I lay on the sofa all day watching movies with Skye and eating lovely scrambled egg that my surrogate mum made me.

One thing I had to do before I left Melbourne was go and see Alex, that i had met at the Elephant Nature park. I’d been out with Mel, his better half the week before in the city but he’d been working so Billy and I went to St.Kilda on the other side of the bay to surprise him. We took the ferry from Williamstown into the centre of the city ducking under all the low bridges. Alex worked at the cafe at the end of the St. Kilda Pier. I fell over twice on the way down the Pier like a 5 year old and had a blooded knee and ripped my leggings. We caught up and ate delicious food. (Ooh Billy- remember you were going to go and play squash…)

My time in Melbourne was over.
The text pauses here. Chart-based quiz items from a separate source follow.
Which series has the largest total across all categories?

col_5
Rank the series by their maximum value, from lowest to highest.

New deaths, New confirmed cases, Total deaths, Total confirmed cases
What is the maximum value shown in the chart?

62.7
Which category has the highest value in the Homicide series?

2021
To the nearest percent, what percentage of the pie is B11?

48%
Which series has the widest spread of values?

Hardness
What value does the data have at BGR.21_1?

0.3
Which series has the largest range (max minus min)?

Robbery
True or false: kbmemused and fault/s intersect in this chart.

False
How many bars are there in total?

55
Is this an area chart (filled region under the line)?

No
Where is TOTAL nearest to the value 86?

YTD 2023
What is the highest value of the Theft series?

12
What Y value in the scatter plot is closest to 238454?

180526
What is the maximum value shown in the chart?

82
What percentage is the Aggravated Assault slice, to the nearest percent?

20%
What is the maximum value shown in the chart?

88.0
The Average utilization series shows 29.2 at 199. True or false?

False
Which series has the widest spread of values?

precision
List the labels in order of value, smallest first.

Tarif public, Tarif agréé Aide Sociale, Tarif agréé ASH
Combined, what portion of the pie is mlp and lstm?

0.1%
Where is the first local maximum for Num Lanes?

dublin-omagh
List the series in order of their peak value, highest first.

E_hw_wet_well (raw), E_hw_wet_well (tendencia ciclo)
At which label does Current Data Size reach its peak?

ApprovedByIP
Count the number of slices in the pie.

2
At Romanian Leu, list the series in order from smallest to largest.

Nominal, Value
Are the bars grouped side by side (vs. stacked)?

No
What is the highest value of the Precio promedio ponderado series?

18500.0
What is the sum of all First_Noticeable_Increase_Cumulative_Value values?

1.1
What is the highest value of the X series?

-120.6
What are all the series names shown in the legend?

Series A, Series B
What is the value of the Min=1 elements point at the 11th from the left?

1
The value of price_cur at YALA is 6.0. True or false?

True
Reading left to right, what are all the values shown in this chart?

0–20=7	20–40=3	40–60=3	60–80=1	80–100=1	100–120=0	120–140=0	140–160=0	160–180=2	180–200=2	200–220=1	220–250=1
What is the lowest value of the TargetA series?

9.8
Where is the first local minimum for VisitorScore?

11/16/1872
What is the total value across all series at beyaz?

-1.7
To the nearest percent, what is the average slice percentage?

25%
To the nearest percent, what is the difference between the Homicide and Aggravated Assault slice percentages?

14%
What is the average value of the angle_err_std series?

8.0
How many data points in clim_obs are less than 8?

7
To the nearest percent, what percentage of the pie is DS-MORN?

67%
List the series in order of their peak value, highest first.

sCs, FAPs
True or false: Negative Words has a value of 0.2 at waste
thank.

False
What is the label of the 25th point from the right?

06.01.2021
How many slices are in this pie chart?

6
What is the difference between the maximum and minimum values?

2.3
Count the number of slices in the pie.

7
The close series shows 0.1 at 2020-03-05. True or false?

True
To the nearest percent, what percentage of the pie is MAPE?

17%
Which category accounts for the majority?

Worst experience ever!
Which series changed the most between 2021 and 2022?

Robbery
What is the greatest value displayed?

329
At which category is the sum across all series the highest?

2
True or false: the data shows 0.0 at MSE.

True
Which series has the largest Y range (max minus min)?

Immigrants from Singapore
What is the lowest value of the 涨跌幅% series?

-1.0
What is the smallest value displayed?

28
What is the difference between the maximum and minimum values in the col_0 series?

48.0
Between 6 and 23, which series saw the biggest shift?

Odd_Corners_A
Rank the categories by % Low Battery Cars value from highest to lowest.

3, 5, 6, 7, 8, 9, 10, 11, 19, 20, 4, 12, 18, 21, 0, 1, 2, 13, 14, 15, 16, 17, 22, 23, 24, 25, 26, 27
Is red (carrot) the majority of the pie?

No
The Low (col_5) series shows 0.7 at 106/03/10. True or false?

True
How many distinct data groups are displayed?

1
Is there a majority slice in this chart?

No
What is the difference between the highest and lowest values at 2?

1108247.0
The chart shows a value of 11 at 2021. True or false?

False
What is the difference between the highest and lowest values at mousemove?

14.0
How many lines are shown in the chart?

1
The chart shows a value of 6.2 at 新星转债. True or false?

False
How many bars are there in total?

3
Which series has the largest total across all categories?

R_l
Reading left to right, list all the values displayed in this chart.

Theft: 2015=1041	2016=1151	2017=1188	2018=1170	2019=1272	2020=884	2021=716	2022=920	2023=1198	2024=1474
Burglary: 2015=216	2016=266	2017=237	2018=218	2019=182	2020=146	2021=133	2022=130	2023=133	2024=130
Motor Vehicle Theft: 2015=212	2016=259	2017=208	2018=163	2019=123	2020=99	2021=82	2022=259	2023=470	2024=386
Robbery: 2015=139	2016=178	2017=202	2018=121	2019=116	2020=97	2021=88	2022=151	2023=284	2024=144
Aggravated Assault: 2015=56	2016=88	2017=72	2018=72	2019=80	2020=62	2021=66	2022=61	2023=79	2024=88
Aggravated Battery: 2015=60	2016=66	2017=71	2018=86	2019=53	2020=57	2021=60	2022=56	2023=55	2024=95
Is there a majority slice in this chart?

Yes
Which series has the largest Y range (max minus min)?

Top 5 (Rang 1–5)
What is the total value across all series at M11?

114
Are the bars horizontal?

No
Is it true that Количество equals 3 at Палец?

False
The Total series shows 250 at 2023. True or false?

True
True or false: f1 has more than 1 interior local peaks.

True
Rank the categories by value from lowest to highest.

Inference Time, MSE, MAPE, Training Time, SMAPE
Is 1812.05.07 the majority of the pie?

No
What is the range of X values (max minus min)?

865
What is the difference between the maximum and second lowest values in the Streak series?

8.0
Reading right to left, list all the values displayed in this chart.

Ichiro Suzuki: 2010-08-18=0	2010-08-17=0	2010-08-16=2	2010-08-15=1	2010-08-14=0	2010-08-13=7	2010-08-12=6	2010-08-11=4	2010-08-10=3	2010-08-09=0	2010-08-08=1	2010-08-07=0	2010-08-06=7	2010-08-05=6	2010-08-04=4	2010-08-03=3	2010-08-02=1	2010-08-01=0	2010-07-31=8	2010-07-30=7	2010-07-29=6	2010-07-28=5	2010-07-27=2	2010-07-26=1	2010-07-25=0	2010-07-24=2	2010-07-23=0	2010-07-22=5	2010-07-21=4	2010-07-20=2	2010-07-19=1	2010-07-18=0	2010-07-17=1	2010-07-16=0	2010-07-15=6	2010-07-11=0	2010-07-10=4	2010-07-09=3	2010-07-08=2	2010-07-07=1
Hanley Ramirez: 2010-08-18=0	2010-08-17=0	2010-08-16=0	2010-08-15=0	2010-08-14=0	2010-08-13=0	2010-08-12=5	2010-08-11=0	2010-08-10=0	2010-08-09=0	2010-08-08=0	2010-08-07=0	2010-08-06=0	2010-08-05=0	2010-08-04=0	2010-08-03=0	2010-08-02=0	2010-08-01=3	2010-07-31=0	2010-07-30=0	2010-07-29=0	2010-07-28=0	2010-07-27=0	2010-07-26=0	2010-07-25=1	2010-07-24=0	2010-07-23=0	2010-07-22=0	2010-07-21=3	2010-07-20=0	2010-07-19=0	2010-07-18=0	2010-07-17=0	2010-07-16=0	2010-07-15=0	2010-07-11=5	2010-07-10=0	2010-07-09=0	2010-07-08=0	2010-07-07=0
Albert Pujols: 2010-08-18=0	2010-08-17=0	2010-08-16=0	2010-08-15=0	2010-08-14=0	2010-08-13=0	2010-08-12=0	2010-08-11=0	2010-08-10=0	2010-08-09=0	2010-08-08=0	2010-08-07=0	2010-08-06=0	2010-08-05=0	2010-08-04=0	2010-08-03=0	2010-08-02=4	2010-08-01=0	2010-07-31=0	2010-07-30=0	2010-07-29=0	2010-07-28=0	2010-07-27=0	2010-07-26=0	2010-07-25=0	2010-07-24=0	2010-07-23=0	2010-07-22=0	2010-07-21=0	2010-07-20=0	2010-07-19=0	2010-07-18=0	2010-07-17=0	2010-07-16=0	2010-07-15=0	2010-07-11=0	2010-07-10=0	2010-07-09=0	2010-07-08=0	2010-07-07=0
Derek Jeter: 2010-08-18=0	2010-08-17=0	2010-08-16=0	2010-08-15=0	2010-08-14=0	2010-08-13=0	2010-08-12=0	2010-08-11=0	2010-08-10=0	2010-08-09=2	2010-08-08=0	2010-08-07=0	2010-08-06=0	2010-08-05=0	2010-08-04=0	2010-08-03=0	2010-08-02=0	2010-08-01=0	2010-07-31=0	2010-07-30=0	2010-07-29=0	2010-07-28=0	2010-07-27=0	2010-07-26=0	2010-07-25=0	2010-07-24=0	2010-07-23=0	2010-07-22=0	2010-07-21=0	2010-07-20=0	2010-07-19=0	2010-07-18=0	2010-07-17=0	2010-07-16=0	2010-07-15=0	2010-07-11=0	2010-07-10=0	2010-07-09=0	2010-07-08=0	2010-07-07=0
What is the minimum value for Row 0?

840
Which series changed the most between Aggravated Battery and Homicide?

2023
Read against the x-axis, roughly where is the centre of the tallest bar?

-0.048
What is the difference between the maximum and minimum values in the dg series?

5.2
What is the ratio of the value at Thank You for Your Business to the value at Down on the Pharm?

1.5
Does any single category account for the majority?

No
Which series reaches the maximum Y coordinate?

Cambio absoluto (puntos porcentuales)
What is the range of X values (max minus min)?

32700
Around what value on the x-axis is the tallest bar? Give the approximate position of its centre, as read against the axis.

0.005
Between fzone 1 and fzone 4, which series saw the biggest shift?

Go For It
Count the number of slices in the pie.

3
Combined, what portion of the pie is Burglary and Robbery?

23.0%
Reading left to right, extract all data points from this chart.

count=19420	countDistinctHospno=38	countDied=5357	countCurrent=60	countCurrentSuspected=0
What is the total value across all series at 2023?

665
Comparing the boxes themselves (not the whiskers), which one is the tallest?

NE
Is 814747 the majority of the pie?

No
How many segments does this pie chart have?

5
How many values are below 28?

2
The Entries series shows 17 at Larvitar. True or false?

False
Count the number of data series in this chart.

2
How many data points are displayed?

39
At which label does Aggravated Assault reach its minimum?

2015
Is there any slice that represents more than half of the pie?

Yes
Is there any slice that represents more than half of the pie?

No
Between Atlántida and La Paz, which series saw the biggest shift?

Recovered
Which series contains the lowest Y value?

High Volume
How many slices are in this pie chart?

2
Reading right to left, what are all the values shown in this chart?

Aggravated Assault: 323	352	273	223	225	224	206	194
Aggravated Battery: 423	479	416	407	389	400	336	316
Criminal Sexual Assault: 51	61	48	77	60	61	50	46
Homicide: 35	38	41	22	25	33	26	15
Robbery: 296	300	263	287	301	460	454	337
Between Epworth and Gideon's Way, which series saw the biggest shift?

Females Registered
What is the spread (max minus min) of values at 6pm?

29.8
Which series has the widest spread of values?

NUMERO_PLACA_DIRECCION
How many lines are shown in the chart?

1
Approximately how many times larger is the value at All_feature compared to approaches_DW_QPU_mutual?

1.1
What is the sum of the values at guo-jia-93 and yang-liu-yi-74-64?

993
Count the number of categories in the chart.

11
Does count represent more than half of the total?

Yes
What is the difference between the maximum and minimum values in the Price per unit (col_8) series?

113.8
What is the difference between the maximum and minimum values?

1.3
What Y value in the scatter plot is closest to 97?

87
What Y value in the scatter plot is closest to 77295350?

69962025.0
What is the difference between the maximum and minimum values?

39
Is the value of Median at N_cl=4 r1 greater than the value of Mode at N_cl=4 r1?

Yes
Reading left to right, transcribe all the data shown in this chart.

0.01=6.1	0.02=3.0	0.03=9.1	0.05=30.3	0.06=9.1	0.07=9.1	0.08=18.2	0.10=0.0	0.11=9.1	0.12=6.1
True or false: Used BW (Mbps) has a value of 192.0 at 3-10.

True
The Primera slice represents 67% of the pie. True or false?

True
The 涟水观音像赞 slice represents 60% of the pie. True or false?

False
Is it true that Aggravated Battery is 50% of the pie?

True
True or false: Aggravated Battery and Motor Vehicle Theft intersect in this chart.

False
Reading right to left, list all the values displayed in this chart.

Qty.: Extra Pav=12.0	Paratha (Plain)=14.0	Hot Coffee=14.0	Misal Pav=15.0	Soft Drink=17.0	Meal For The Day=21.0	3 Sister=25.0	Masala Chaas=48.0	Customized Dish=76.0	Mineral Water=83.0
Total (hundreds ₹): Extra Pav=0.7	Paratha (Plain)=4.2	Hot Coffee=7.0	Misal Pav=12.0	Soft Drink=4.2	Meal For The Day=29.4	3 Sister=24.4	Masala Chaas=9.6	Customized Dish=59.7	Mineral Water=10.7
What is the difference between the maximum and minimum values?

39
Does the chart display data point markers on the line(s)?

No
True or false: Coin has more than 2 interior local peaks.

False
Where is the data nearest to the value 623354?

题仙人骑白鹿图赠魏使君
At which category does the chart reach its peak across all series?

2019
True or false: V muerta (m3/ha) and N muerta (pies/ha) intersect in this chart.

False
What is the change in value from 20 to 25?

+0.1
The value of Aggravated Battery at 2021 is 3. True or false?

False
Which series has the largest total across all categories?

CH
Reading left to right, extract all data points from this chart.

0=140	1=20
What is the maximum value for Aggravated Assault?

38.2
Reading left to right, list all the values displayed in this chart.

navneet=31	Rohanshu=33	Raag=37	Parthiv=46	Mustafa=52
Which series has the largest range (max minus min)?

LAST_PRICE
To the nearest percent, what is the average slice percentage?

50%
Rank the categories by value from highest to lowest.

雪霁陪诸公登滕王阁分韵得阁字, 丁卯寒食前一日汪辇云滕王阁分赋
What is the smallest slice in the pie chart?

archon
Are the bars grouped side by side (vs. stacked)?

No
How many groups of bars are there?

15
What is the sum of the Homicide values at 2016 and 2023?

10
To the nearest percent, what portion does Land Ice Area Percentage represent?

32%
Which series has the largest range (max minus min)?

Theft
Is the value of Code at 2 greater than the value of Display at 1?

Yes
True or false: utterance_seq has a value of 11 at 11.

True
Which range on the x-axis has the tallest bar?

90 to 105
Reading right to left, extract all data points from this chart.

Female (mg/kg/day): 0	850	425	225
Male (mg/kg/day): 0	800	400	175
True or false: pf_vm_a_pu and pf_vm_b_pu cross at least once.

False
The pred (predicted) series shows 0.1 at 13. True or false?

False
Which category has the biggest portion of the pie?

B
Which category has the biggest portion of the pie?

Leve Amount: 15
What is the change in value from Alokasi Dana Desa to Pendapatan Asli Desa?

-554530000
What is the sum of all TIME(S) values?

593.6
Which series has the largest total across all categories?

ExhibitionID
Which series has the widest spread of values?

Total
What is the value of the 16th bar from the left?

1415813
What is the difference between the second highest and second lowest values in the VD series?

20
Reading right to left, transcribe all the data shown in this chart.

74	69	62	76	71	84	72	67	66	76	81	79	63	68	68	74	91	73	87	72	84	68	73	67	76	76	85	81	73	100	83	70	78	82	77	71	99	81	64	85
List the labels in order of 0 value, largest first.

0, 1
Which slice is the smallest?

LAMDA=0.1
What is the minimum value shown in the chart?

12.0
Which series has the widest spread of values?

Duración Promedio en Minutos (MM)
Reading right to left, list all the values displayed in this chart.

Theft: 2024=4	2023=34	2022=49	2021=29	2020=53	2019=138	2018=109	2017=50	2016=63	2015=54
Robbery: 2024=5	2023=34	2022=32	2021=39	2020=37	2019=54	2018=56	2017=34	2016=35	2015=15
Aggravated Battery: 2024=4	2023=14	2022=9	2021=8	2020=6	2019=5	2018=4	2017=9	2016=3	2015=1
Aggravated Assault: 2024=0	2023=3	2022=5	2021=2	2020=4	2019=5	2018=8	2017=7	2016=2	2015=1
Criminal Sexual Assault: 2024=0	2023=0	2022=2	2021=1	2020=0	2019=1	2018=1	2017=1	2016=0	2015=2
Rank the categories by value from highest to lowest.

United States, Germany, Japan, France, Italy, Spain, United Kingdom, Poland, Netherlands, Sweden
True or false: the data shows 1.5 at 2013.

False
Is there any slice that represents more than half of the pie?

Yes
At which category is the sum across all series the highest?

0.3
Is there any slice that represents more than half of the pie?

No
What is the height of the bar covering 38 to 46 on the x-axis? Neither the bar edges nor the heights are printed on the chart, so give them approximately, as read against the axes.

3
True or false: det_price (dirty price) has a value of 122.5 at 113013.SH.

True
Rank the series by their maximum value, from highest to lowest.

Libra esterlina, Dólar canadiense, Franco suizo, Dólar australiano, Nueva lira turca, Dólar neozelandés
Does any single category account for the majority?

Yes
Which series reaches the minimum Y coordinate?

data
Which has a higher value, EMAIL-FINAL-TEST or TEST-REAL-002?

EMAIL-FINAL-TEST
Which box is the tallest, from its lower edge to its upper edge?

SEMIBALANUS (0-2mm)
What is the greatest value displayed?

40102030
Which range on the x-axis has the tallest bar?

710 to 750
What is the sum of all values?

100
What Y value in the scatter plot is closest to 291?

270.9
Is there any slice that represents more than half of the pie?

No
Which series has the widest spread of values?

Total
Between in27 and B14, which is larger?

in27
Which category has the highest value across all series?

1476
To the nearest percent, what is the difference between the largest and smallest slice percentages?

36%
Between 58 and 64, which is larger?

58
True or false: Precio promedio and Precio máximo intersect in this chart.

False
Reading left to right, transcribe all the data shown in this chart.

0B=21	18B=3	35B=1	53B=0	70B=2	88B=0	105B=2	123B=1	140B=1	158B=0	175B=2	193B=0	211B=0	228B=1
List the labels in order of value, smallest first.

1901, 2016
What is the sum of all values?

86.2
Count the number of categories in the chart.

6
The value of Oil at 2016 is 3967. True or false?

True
With more of a heavy heart and a slightly more emptying feeling than I can explain as I got on the plane, I flew back to Sydney to see lovely Hayley. I wasn’t sad to be going back to Sydney, I was just sad that this special time was over. Billy’s family were so lovely to me and I will never forget the dog walk on the marsh, the barefoot bowling, the lemon stealing mission that we got so wrong, all the anti-inflamatories, the banana writing, the massive heart-to-hearts and the feeling of family that is so strong in the Kelleher household. And in Billy, as unlikely as it looks on paper, I found my soulmate. Melbourne, I will be back.